[Instructions for the task]
Can you reproduce word for word the lines starting with the one that contains "На місце події та до лікарні виїхала с" and going on through the end of the entries, leaving the pictures out of your answer?

Recorded data
....

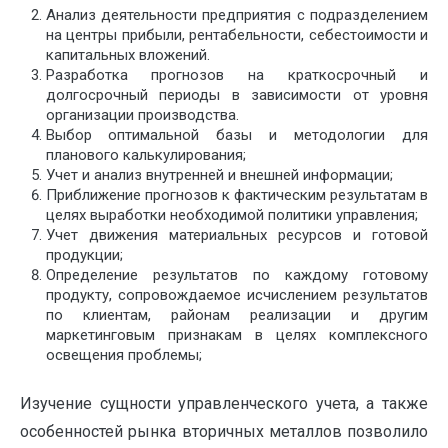
Анализ деятельности предприятия с подразделением
на центры прибыли, рентабельности, себестоимости и
капитальных вложений.
Разработка прогнозов на краткосрочный и
долгосрочный периоды в зависимости от уровня
организации производства.
Выбор оптимальной базы и методологии для
планового калькулирования;
Учет и анализ внутренней и внешней информации;
Приближение прогнозов к фактическим результатам в
целях выработки необходимой политики управления;
Учет движения материальных ресурсов и готовой
продукции;
Определение результатов по каждому готовому
продукту, сопровождаемое исчислением результатов
по клиентам, районам реализации и другим
маркетинговым признакам в целях комплексного
освещения проблемы;
Изучение сущности управленческого учета, а также
особенностей рынка вторичных металлов позволило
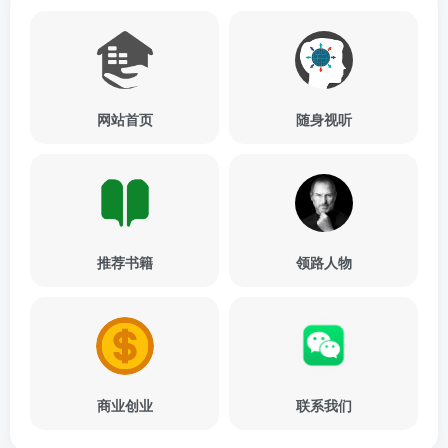
网站首页
随身视听
推荐书籍
领路人物
商业创业
联系我们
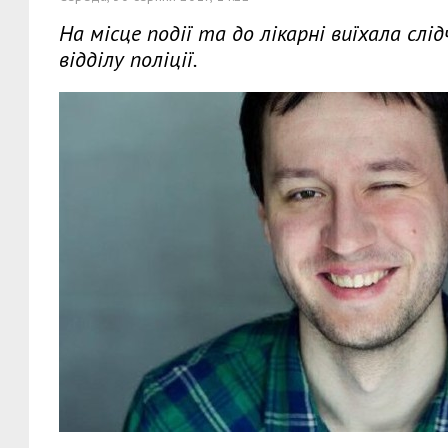
На місце події та до лікарні виїхала с
відділу поліції.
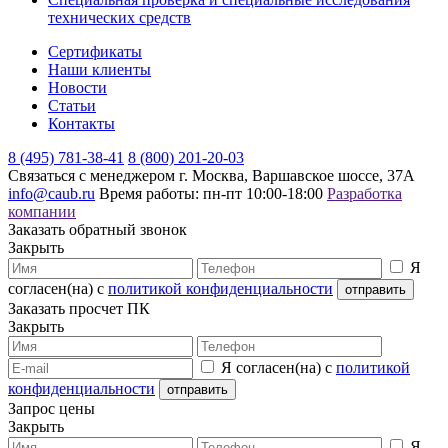
технических средств
Сертификаты
Наши клиенты
Новости
Статьи
Контакты
8 (495) 781-38-41
8 (800) 201-20-03
Связаться с менеджером
г. Москва, Варшавское шоссе, 37А
info@caub.ru
Время работы: пн-пт 10:00-18:00
Разработка
компании
Заказать обратный звонок
Закрыть
Я
согласен(на) с
политикой конфиденциальности
Заказать просчет ПК
Закрыть
Я согласен(на) с
политикой
конфиденциальности
Запрос цены
Закрыть
Я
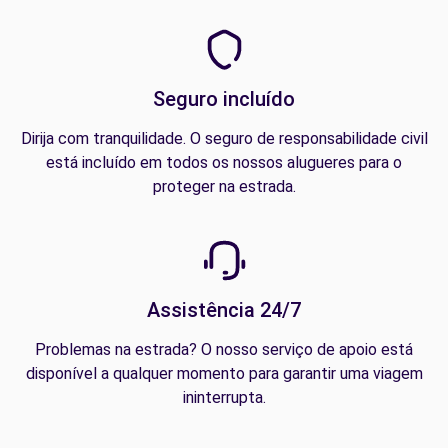
Seguro incluído
Dirija com tranquilidade. O seguro de responsabilidade civil
está incluído em todos os nossos alugueres para o
proteger na estrada.
Assistência 24/7
Problemas na estrada? O nosso serviço de apoio está
disponível a qualquer momento para garantir uma viagem
ininterrupta.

....

[Task answer]
На місце події та до лікарні виїхала с
відділу поліції.
технических средств
Сертификаты
Наши клиенты
Новости
Статьи
Контакты
8 (495) 781-38-41
8 (800) 201-20-03
Связаться с менеджером
г. Москва, Варшавское шоссе, 37А
info@caub.ru
Время работы: пн-пт 10:00-18:00
Разработка
компании
Заказать обратный звонок
Закрыть
Я
согласен(на) с
политикой конфиденциальности
Заказать просчет ПК
Закрыть
Я согласен(на) с
политикой
конфиденциальности
Запрос цены
Закрыть
Я
Seguro incluído
Dirija com tranquilidade. O seguro de responsabilidade civil
está incluído em todos os nossos alugueres para o
proteger na estrada.
Assistência 24/7
Problemas na estrada? O nosso serviço de apoio está
disponível a qualquer momento para garantir uma viagem
ininterrupta.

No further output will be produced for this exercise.